2010 is a vintage almost beyond belief for Bordeaux. Described at the time by one of the world’s foremost experts on the region, Steven Spurrier, as ‘the best vintage of my lifetime’. Personally I think the very young 2016 will at least give it a good run for its money, but other than that, I would agree with Mr Spurrier, 2010 is the finest vintage of Bordeaux that I have seen.

While the top wines are still improving, I’ve written before that this is the time to be loading up on ‘value’ 2010s. Almost certainly the last time in fact, as while this is the second one I’ve offered this year, I can say with some certainty that it will be the last. Things like this have really moved from ‘thin on the ground’, swiftly, to ‘gone’.

As I wrote when we did the other value 2010 offer this year, the Dames de la Renardiere, in honesty I don’t have a huge amount to say about the producer here. It’s not one I’ve come across before, and I can tell you no great tales about its history or connections to Bordeaux’s famous names. I can tell you that it’s 90% Merlot 10% Cabernet, from a clay and limestone hillside in the village of Parsac in the heart of the Montagne St Émilion appellation - one of the best value spots anywhere in Bordeaux. I found it through a contact of mine in Bordeaux, and it’s got a nice picture of a peacock (or ‘Paon’) on the label. That is the extent of my expertise.

Montagne is generally considered to be the finest of the ‘satellite’ appellations of St Émilion, and sits (as the name implies) generally on the slightly higher elevation spots to the North East of St Émilion, and East of Pomerol, pretty much equidistant from the two. You could reach the appellation in less than a ten minute drive from either Château Petrus and the clay ‘button’ of the Pomerol plateau, or the legendary limestone hillsides of Château Ausone and the village of St Émilion. I’ve often found some of the most stupidly good and stupidly cheap right bankers here, and I couldn’t show you a better example than this one.


2010 Château Marquisat de Binet, ‘Le Paon’, Montagne St Émilion

This is almost outrageously good for the price.
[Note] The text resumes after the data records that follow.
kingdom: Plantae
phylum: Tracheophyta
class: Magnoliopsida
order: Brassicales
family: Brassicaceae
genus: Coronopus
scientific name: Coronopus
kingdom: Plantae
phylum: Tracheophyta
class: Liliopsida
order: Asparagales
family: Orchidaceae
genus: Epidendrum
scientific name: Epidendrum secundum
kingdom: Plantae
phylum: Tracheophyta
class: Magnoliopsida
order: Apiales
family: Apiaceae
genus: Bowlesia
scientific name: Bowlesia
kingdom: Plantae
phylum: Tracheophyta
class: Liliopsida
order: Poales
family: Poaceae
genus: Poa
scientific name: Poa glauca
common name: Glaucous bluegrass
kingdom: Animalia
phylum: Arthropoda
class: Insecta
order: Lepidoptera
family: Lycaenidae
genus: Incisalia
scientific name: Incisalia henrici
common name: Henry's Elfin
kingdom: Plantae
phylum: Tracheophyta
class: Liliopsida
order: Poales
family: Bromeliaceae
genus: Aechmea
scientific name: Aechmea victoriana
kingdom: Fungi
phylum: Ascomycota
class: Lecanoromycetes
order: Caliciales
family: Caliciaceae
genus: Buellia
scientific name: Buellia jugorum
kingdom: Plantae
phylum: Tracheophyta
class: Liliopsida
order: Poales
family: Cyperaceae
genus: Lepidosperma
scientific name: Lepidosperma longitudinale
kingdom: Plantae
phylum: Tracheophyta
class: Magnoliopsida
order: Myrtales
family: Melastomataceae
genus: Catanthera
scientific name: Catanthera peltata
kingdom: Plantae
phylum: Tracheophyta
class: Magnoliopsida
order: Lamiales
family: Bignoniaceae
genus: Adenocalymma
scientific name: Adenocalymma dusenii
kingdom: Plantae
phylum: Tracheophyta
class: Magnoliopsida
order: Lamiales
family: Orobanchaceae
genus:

If you tried the ‘Dames de la Renardiere’ 2010 that we offered recently at the same price, by comparison this is smoother, fuller, rounder, and riper with a little more ‘punch’. Entirely savoury and is in no way ‘rich’, this simply shows the gorgeous, silky and supple characteristics typical of the right bank- the greatest place in the world to grow Merlot.

Drinking absolutely perfectly now, there’s no need to age it any further. I do though think that it still has a little life in it yet - not one you need to worry about falling off a cliff in the next year or so if it takes you a while to get through a case!